In the world of mid-market New York City investment sales last week, the former owner of Murray’s Cheese picked up a Williamsburg building and Churchill Real Estate Holdings bought three rental buildings in Hell’s Kitchen.
1.) Gary Podell’s Churchill Real Estate Holdings picked up three contiguous rental buildings along West 48th Street in Hell’s Kitchen for $15.5 million. Churchill paid $12.4 million for two 12-unit buildings at 439 and 441 West 48th Street and $3.1 million for a 10-unit building at 443 West 48th Street. Churchill secured a $7.2 million mortgage for the three properties. All 34 apartments are market-rate and most recently, a two-bedroom apartment rented for $4,000 according to StreetEasy. The seller was Yaron Finkelstein.
2.) The former owner of Murray’s Cheese bought a five-story, mixed-use building in Williamsburg for $16.9 million. Rob Kaufelt bought the building at 130 Grand Street, at the corner of Berry Street, from Cheskel Strulovitch, a Brooklyn landlord with at least 40 buildings in his portfolio. The 37,500-square-foot building, with a alternate address at 255 Berry Street, includes 14 rent-stabilized units and two commercial units. Kaufelt owned Murray’s Cheese, a Bleecker Street stalwart that was founded in 1940, until April of this year when it sold to the Kroger grocery chain.

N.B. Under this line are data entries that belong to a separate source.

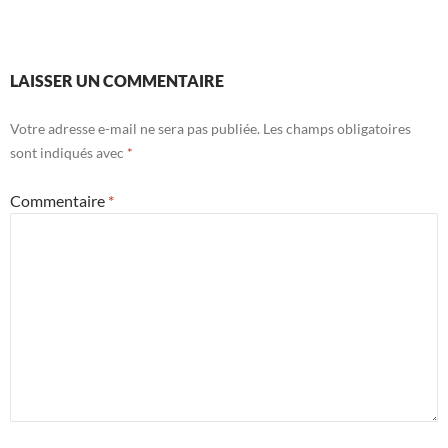
LAISSER UN COMMENTAIRE
Votre adresse e-mail ne sera pas publiée.
Les champs obligatoires
sont indiqués avec
*
Commentaire
*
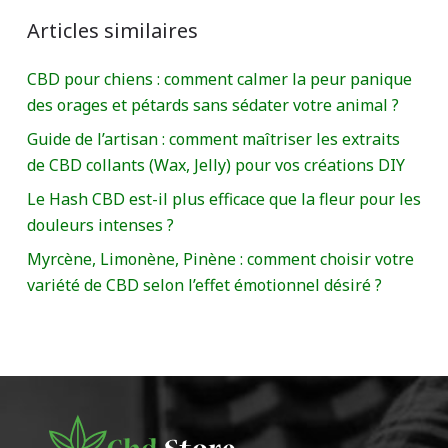
Articles similaires
CBD pour chiens : comment calmer la peur panique
des orages et pétards sans sédater votre animal ?
Guide de l’artisan : comment maîtriser les extraits
de CBD collants (Wax, Jelly) pour vos créations DIY
Le Hash CBD est-il plus efficace que la fleur pour les
douleurs intenses ?
Myrcène, Limonène, Pinène : comment choisir votre
variété de CBD selon l’effet émotionnel désiré ?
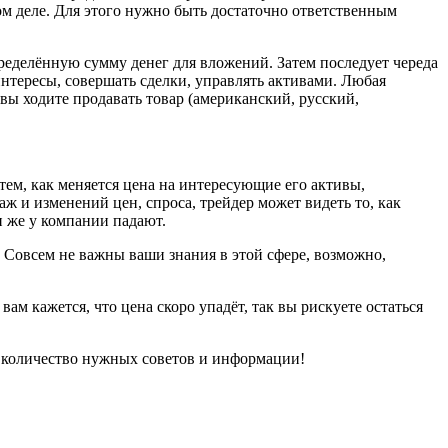
мом деле. Для этого нужно быть достаточно ответственным
ределённую сумму денег для вложений. Затем последует череда
нтересы, совершать сделки, управлять активами. Любая
вы ходите продавать товар (американский, русский,
 тем, как меняется цена на интересующие его активы,
ж и изменений цен, спроса, трейдер может видеть то, как
и же у компании падают.
 Совсем не важны ваши знания в этой сфере, возможно,
вам кажется, что цена скоро упадёт, так вы рискуете остаться
ое количество нужных советов и информации!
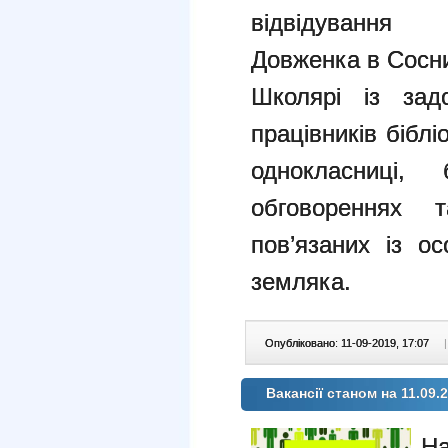
відвідування
Довженка в Сосни
Школярі із зад
працівників біблі
однокласниці
обговореннях 
пов’язаних із ос
земляка.
Опубліковано: 11-09-2019, 17:07
|
Вакансії станом на 11.09.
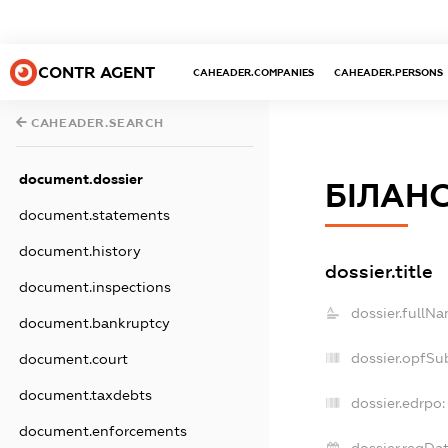
CONTR AGENT
CAHEADER.COMPANIES
CAHEADER.PERSONS
CAHEADER.SEARCH
document.dossier
БІЛАН
document.statements
document.history
dossier.title
document.inspections
dossier.fullNa
document.bankruptcy
dossier.opfSu
document.court
document.taxdebts
dossier.edrpo:
document.enforcements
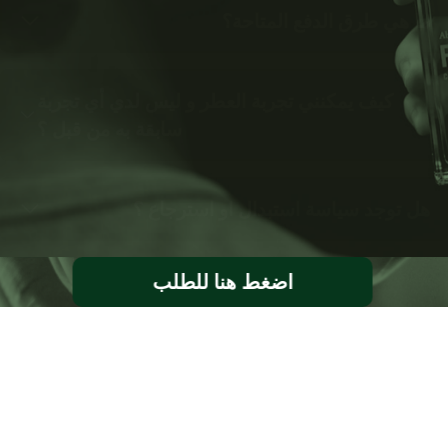
ما هي طرق الدفع المتاحة؟
كيف يمكنني تجربة العطر و ليس لدي أي تجربة
سابقة به من قبل ؟
هل توجد سياسة استبدال او استرجاع ؟
اضغط هنا للطلب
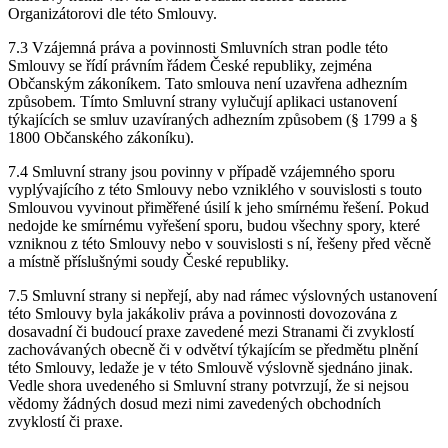
Organizátorovi dle této Smlouvy.
7.3 Vzájemná práva a povinnosti Smluvních stran podle této
Smlouvy se řídí právním řádem České republiky, zejména
Občanským zákoníkem. Tato smlouva není uzavřena adhezním
způsobem. Tímto Smluvní strany vylučují aplikaci ustanovení
týkajících se smluv uzavíraných adhezním způsobem (§ 1799 a §
1800 Občanského zákoníku).
7.4 Smluvní strany jsou povinny v případě vzájemného sporu
vyplývajícího z této Smlouvy nebo vzniklého v souvislosti s touto
Smlouvou vyvinout přiměřené úsilí k jeho smírnému řešení. Pokud
nedojde ke smírnému vyřešení sporu, budou všechny spory, které
vzniknou z této Smlouvy nebo v souvislosti s ní, řešeny před věcně
a místně příslušnými soudy České republiky.
7.5 Smluvní strany si nepřejí, aby nad rámec výslovných ustanovení
této Smlouvy byla jakákoliv práva a povinnosti dovozována z
dosavadní či budoucí praxe zavedené mezi Stranami či zvyklostí
zachovávaných obecně či v odvětví týkajícím se předmětu plnění
této Smlouvy, ledaže je v této Smlouvě výslovně sjednáno jinak.
Vedle shora uvedeného si Smluvní strany potvrzují, že si nejsou
vědomy žádných dosud mezi nimi zavedených obchodních
zvyklostí či praxe.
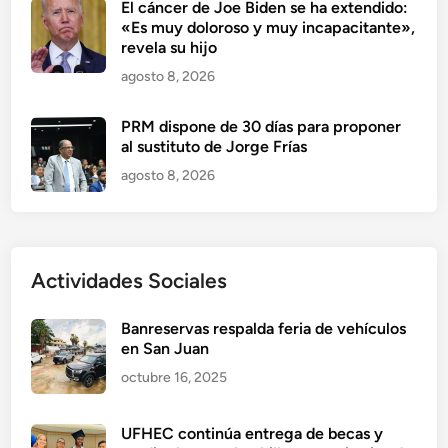
El cáncer de Joe Biden se ha extendido:
«Es muy doloroso y muy incapacitante»,
revela su hijo
agosto 8, 2026
PRM dispone de 30 días para proponer
al sustituto de Jorge Frías
agosto 8, 2026
Actividades Sociales
Banreservas respalda feria de vehículos
en San Juan
octubre 16, 2025
UFHEC continúa entrega de becas y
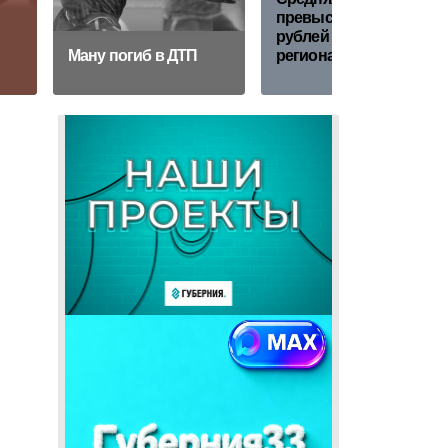
превысила 200 тыс.
рублей в трех
Ману погиб в ДТП
регионах России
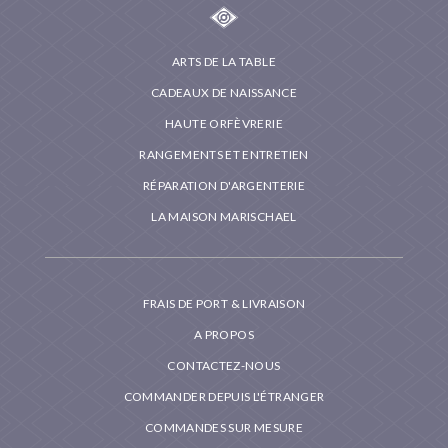
ARTS DE LA TABLE
CADEAUX DE NAISSANCE
HAUTE ORFÈVRERIE
RANGEMENTS ET ENTRETIEN
RÉPARATION D'ARGENTERIE
LA MAISON MARISCHAEL
FRAIS DE PORT & LIVRAISON
A PROPOS
CONTACTEZ-NOUS
COMMANDER DEPUIS L'ÉTRANGER
COMMANDES SUR MESURE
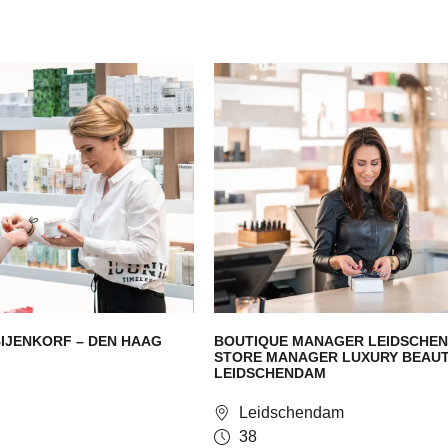
BIJENKORF – DEN HAAG
BOUTIQUE MANAGER LEIDSCHEN
STORE MANAGER LUXURY BEAUT
LEIDSCHENDAM
Leidschendam
38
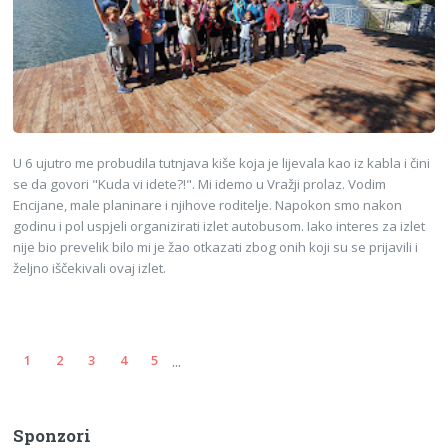
U 6 ujutro me probudila tutnjava kiše koja je lijevala kao iz kabla i čini
se da govori "Kuda vi idete?!". Mi idemo u Vražji prolaz. Vodim
Encijane, male planinare i njihove roditelje. Napokon smo nakon
godinu i pol uspjeli organizirati izlet autobusom. Iako interes za izlet
nije bio prevelik bilo mi je žao otkazati zbog onih koji su se prijavili i
željno iščekivali ovaj izlet.
...
1
2
3
4
5
Sponzori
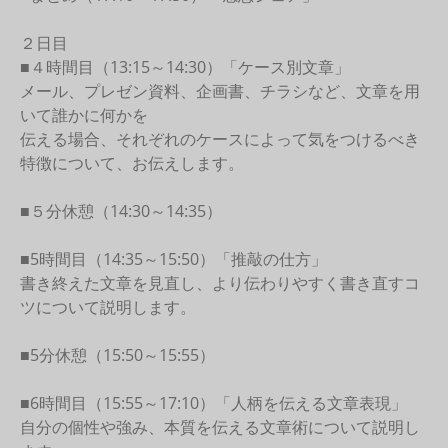
２日目
■４時間目（13:15～14:30）「ケース別文章」
メール、プレゼン資料、企画書、チラシなど、文章を用
いて誰かに何かを
伝える場合、それぞれのケースによって気をつけるべき
特徴について、お伝えします。
■５分休憩（14:30～14:35）
■5時間目（14:35～15:50）「推敲の仕方」
書き終えた文章を見直し、より伝わりやすく書き直すコ
ツについて説明します。
■5分休憩（15:50～15:55）
■6時間目（15:55～17:10）「人柄を伝える文章表現」
自分の個性や強み、本質を伝える文章術について説明し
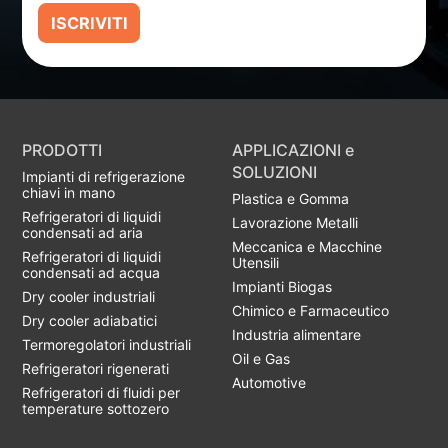
ISCRIVITI
PRODOTTI
APPLICAZIONI e
SOLUZIONI
Impianti di refrigerazione
chiavi in mano
Plastica e Gomma
Refrigeratori di liquidi
Lavorazione Metalli
condensati ad aria
Meccanica e Macchine
Refrigeratori di liquidi
Utensili
condensati ad acqua
Impianti Biogas
Dry cooler industriali
Chimico e Farmaceutico
Dry cooler adiabatici
Industria alimentare
Termoregolatori industriali
Oil e Gas
Refrigeratori rigenerati
Automotive
Refrigeratori di fluidi per
temperature sottozero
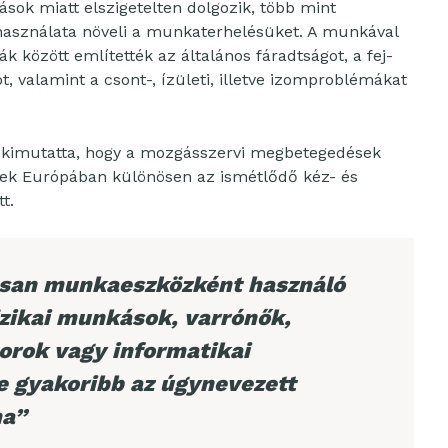
ások miatt elszigetelten dolgozik, több mint
használata növeli a munkaterhelésüket. A munkával
 között említették az általános fáradtságot, a fej-
t, valamint a csont-, ízületi, illetve izomproblémákat
kimutatta, hogy a mozgásszervi megbetegedések
nek Európában különösen az ismétlődő kéz- és
t.
osan munkaeszközként használó
izikai munkások, varrónők,
orok vagy informatikai
 gyakoribb az úgynevezett
ma”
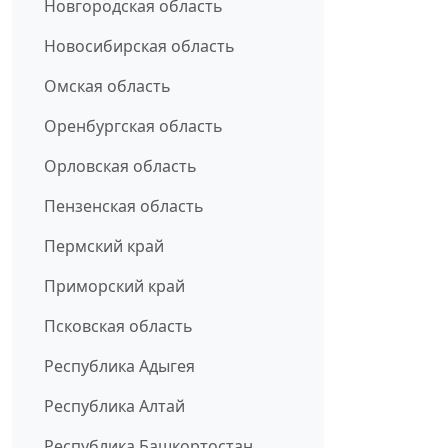
Новгородская область
Новосибирская область
Омская область
Оренбургская область
Орловская область
Пензенская область
Пермский край
Приморский край
Псковская область
Республика Адыгея
Республика Алтай
Республика Башкортостан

Daniel Rahmani and Lukas Rociunas-Englert of Capital Property Partners represented both the buyer and the seller.
3.) TJS Industries sold a four-story storage facility at 114 Forrest Street in East Williamsburg to Bushwick 2 Lofts LLC. The buyer paid $10.3 million for the 30,340-square-foot building. TJS Industries was incorporated by Morris Schwartz in 1974 and bought the building in the same year under the name the Schwartz Brothers Realty Corp.
4.) Joseph Francolino, Sr. sold a 3,800-square-foot commercial building in Chelsea to an unknown buyer for $20 million. The one-story building at 459 West 19th Street is located between Ninth and 10th avenues. In the 1990s, Francolino pleaded guilty to leading the Mafia cartel that controlled New York City’s private trash industry.